La decisione l'ha presa Peter Gelb, il potente capo della Metropolitan Opera di New York, sposato alla direttrice d'orchestra Keri-Lynn Wilson. James Levine (che per decenni è stato direttore musicale del teatro, che ha avuto successi in ogni parte del mondo, anche a Salisburgo - dove era invitato regolarmente da Karajan che voleva accaparrarsi il favore dei media e del mondo musicale americano - e che per alcuni anni, di recente, ha dovuto rinunciare alla direzione per gravi motivi di salute, ora, al riemergere di pesanti accuse di molestie sessuali- delle quali si era già a conoscenza ma che il direttore aveva sempre rigettato- che avrebbe rivolto, dagli anni Ottanta a Novanta, ad un giovane, anzi ragazzo, quando lui era un uomo, con la promessa che lo avrebbe fatto diventare direttore d'orchestra), è stato espulso dal teatro immediatamente, e non dirigerà neanche i prossimi impegni di fine anno già programmati, come Tosca, con Grigolo. E, del resto, attendere che le indagini si concludano, anche quelle promosse autonomamente dal Metropolitan, non aveva senso.
A quest'accusa circostanziata con una denuncia alla polizia alla base dell'espulsione, un altro paio se ne sono aggiunte, risalenti addirittura agli anni Sessanta, rivolte sempre al direttore, allora poco sopra i venticinque, da ragazzi che, all'epoca avevano pochi anni meno di lui; e dunque, in questo caso, si tratta di coetanei che denunciano il caso, dopo mezzo secolo.
Adesso il 'vaso di pandora' delle molestie sessuali nel mondo della musica si è scoperchiato e forse anche qui, come nel cinema, chissà quante denunce verranno fuori. Perchè le molestie non riguardano solo quelle fra sessi diversi, ve ne sono anche fra omosessuali, come nel caso di Levine, oltre che, ancor più orribili, quelle ai danni di bambini - come ha dimostrato una recente inchiesta sul Coro di voci bianche di Ratisbona, dove oltre gli abusi sono emersi maltrattamenti, e quelli del cosiddetti 'chierichetti' del papa in Vaticano.
Si deve, comunque, fare chiarezza, anche a costo di gravi conseguenze per i diretti interessati una volta appurata la loro colpevoleza.

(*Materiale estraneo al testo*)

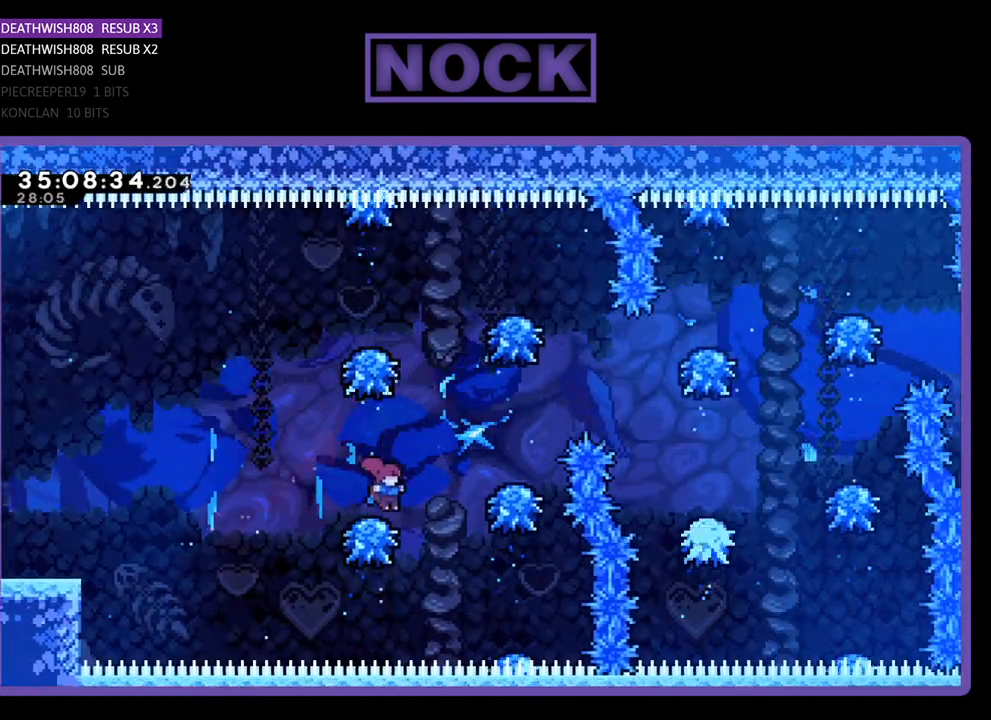
{"buttons": ["R2"], "events": [[33, "CROSS", "down"], [100, "DPAD_RIGHT", "up"], [133, "DPAD_RIGHT", "down"], [400, "CROSS", "up"], [500, "DPAD_RIGHT", "up"]]}
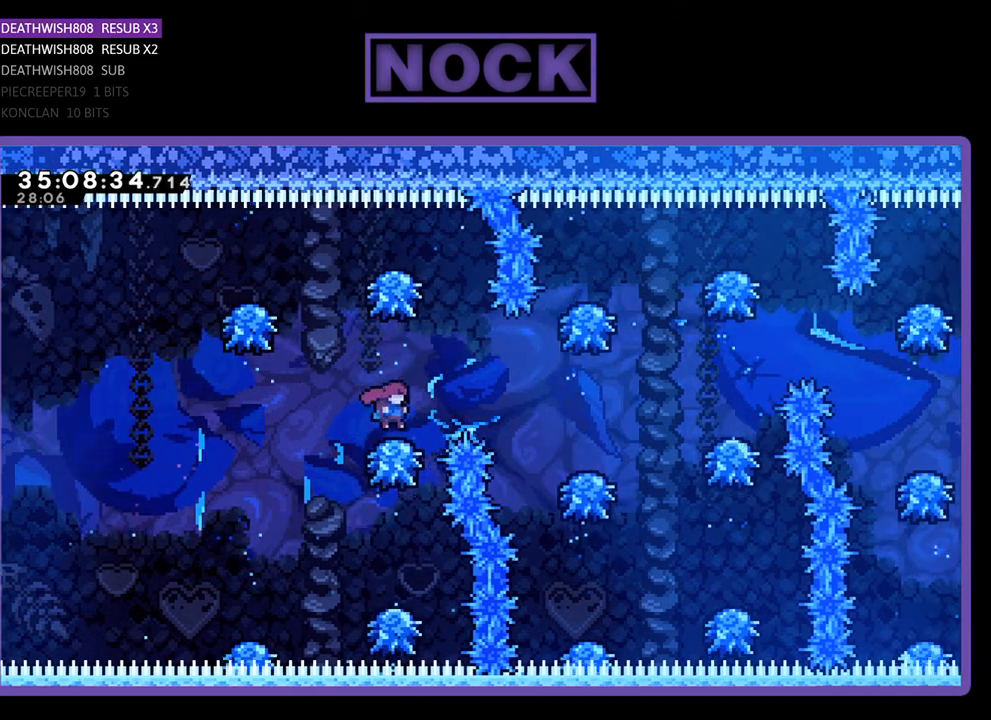
{"buttons": ["R2", "DPAD_RIGHT"], "events": [[67, "CROSS", "down"], [67, "DPAD_RIGHT", "down"], [267, "CROSS", "up"]]}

Chi ha sbagliato, profittando della posizione di potere, deve pagare, senza eccezione. Anche nel nostro mondo di abusi, soprattutto a sfondo sessuale, ve ne sono stati, perché non è immaginabile che ne sia esente, solo perché la musica educa alla bellezza ed eleva lo spirito, e dunque non dovrebbe fare spazio a comportamenti illeciti di sopraffazione a scopo sessuale e non solo.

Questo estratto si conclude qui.